No matter. The point of talking about it at all, other than to come clean about this weird mistake and thus, somehow, negate it as a sign of declining capacity, is to say that I used Stephen King’s narrative device in a story I just wrote called “Margaret’s Billy.”

This is my fourth story. My little lane change from nonfiction to fiction has been very slow, like a beginning driver who keeps her turn signal on for ten miles before creeping over into the next lane. I have been stuck on the fourth story for weeks – not having a premise or characters or setting or anything. And then it came to me. Shawshank Redemption. Tell the story like Stephen King tells it in the book – a savvy narrator who sees it all but is fascinated by the main character, watches the main character, and tries to figure out what makes that person tick.

I just finished the story. It ends with a mystery which I like. I don’t like everything to be neat and straightened up at the end of a piece. ‘Left hanging’ is the feeling I’m aiming for in a lot of my writing. Often, it’s because I don’t know myself how something should end up, usually it’s because everything in my life has always been unresolved, pending, or, better said, evolving.

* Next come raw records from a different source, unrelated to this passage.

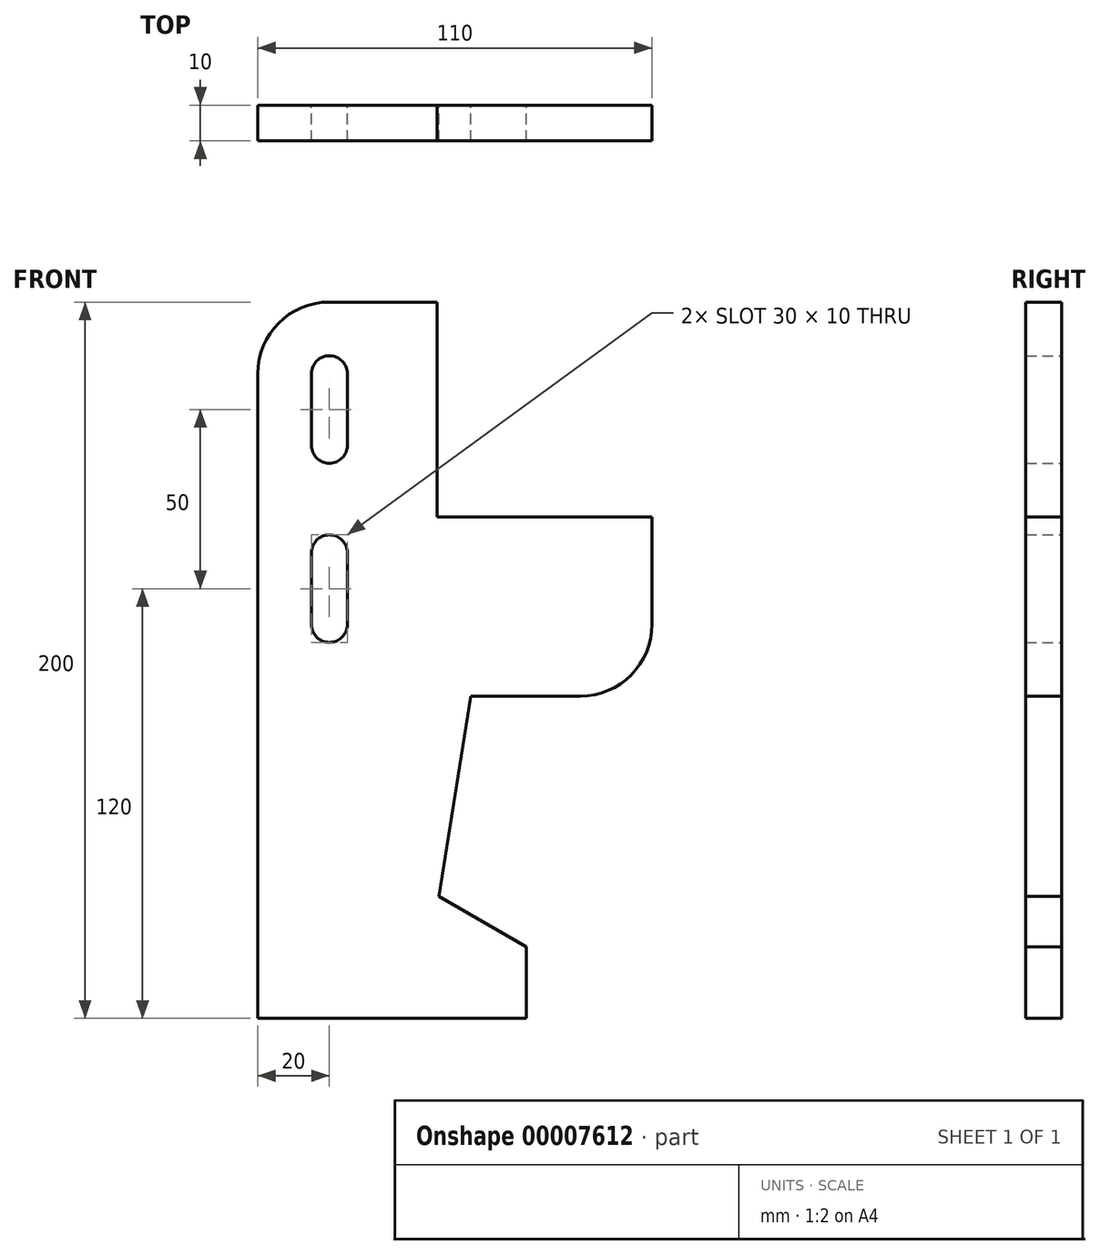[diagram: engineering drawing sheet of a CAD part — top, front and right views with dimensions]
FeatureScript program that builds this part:
annotation { "Feature Type Name" : "Feature", "Feature Type Description" : "" }
export const myFeature = defineFeature(function(context is Context, id is Id, definition is map)
    precondition{}
    {
        {
            var Q0;
            Q0=qCreatedBy(makeId("Front.planeOp"),FACE);
            var sketch = newSketch(context, id + "F0", { "sketchPlane" : qUnion([Q0])});
            skLineSegment(sketch, "E0", {"start": v(0, 0) * mm, "end": v(0, 60) * mm});
            skLineSegment(sketch, "E1", {"start": v(0, 60) * mm, "end": v(-30, 60) * mm});
            skLineSegment(sketch, "E2", {"start": v(-50, 40) * mm, "end": v(-50, -140) * mm});
            skLineSegment(sketch, "E3", {"start": v(-50, -140) * mm, "end": v(25, -140) * mm});
            skLineSegment(sketch, "E4", {"start": v(25, -140) * mm, "end": v(25, -120) * mm});
            skLineSegment(sketch, "E5", {"start": v(25, -120) * mm, "end": v(0.6, -105.9) * mm});
            skLineSegment(sketch, "E6", {"start": v(0.6, -105.9) * mm, "end": v(9.45, -50) * mm});
            skLineSegment(sketch, "E7", {"start": v(9.45, -50) * mm, "end": v(40, -50) * mm});
            skLineSegment(sketch, "E8", {"start": v(60, -30) * mm, "end": v(60, 0) * mm});
            skLineSegment(sketch, "E9", {"start": v(60, 0) * mm, "end": v(0, 0) * mm});
            skPoint(sketch, "E10.visualSharp", {"position": v(-50, 60) * mm});
            skArc(sketch, "E10.filletArc", {"start": v(-30, 60) * mm, "mid": v(-44.14, 54.14) * mm, "end": v(-50, 40) * mm});
            skPoint(sketch, "E11.visualSharp", {"position": v(60, -50) * mm});
            skArc(sketch, "E11.filletArc", {"start": v(40, -50) * mm, "mid": v(54.14, -44.14) * mm, "end": v(60, -30) * mm});
            skLineSegment(sketch, "E12", {"start": v(-35, 40) * mm, "end": v(-35, 20) * mm});
            skArc(sketch, "E13", {"start": v(-35, 20) * mm, "mid": v(-30, 15) * mm, "end": v(-25, 20) * mm});
            skLineSegment(sketch, "E14", {"start": v(-25, 20) * mm, "end": v(-25, 40) * mm});
            skArc(sketch, "E15", {"start": v(-25, 40) * mm, "mid": v(-30, 45) * mm, "end": v(-35, 40) * mm});
            skLineSegment(sketch, "E16.0.1.0", {"start": v(-25, -30) * mm, "end": v(-25, -10) * mm});
            skLineSegment(sketch, "E16.0.1.1", {"start": v(-35, -10) * mm, "end": v(-35, -30) * mm});
            skArc(sketch, "E16.0.1.2", {"start": v(-25, -10) * mm, "mid": v(-30, -5) * mm, "end": v(-35, -10) * mm});
            skArc(sketch, "E16.0.1.3", {"start": v(-35, -30) * mm, "mid": v(-30, -35) * mm, "end": v(-25, -30) * mm});
            skLineSegment(sketch, "E16.direction1", {"start": v(-25, 20) * mm, "end": v(0, 20) * mm, "construction": true});
            skLineSegment(sketch, "E16.direction2", {"start": v(-25, 20) * mm, "end": v(-25, -30) * mm, "construction": true});
            skSolve(sketch);
        }
        {
            var Q0;
            Q0 = qSketchRegion(id + "F0", true);
            extrude(context, id + "F1", {"entities" : qUnion([Q0]), "endBound" : BoundingType.SYMMETRIC, "depth" : 10 * mm});
        }
    });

Anyway, I like this story, “Margaret’s Billy,” an awful lot and I have Stephen King to thank for helping me get off the dime.

5 Comments on “Working the List: Rita Hayworth and Shawshank Redemption

  1. Jan, I love this post. Reminds me of a successful author (??) who guested recently on Stephen Colbert’s show. Asked about his writing mode, the author said (paraphrased) — “I start out with a clean idea and then let my characters take over. They lead me to a conclusion that I often don’t see in my original conception”. In other words, writing fiction can be a mysterious, uncertain journey. Just let your characters lead you down that yellow brick road. I hope all’s well, Jan. (I haven’t read “Shawshank” but just saw the film and, yes, I loved it and wondered why I’d avoided it for years.)

    • Hi Jan, so no I really want to read your story! Are you going to post that or we just going to have to drool and be frustrated!

    • I’d never read Shawshank either but then made a crazy resolution to read all of Stephen King which, right away, is ridiculous. Also working on 11/22/63 which might take the rest of my natural life. 🙂

      • Jan, I loved “11/22/63”. Some of his narrative reads like prose. So beautiful. I’m not a die hard King fan but have also enjoyed his memoir about growing up a Red Sox fan and visiting iconic (overused word, yes!) ball parks. Thanks, again, for this post.